— start of ENTRIES SUPPLIED —
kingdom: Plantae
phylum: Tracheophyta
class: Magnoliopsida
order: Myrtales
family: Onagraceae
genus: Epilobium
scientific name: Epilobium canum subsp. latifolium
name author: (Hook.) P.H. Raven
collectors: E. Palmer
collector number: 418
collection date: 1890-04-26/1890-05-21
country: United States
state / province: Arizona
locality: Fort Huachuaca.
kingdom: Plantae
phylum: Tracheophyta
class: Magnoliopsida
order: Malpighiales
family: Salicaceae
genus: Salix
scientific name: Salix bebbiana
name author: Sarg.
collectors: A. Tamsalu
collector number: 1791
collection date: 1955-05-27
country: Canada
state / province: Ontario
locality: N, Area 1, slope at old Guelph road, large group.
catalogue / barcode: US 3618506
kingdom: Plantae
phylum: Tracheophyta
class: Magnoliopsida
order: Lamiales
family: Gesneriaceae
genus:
— end of ENTRIES SUPPLIED —
# EXERCISE DIRECTIONS
Rename the field "scientific name" to "taxon name" in every one of the rows above and give the lines back with nothing else changed.

# COMPLETED EXERCISE
kingdom: Plantae
phylum: Tracheophyta
class: Magnoliopsida
order: Myrtales
family: Onagraceae
genus: Epilobium
taxon name: Epilobium canum subsp. latifolium
name author: (Hook.) P.H. Raven
collectors: E. Palmer
collector number: 418
collection date: 1890-04-26/1890-05-21
country: United States
state / province: Arizona
locality: Fort Huachuaca.
kingdom: Plantae
phylum: Tracheophyta
class: Magnoliopsida
order: Malpighiales
family: Salicaceae
genus: Salix
taxon name: Salix bebbiana
name author: Sarg.
collectors: A. Tamsalu
collector number: 1791
collection date: 1955-05-27
country: Canada
state / province: Ontario
locality: N, Area 1, slope at old Guelph road, large group.
catalogue / barcode: US 3618506
kingdom: Plantae
phylum: Tracheophyta
class: Magnoliopsida
order: Lamiales
family: Gesneriaceae
genus:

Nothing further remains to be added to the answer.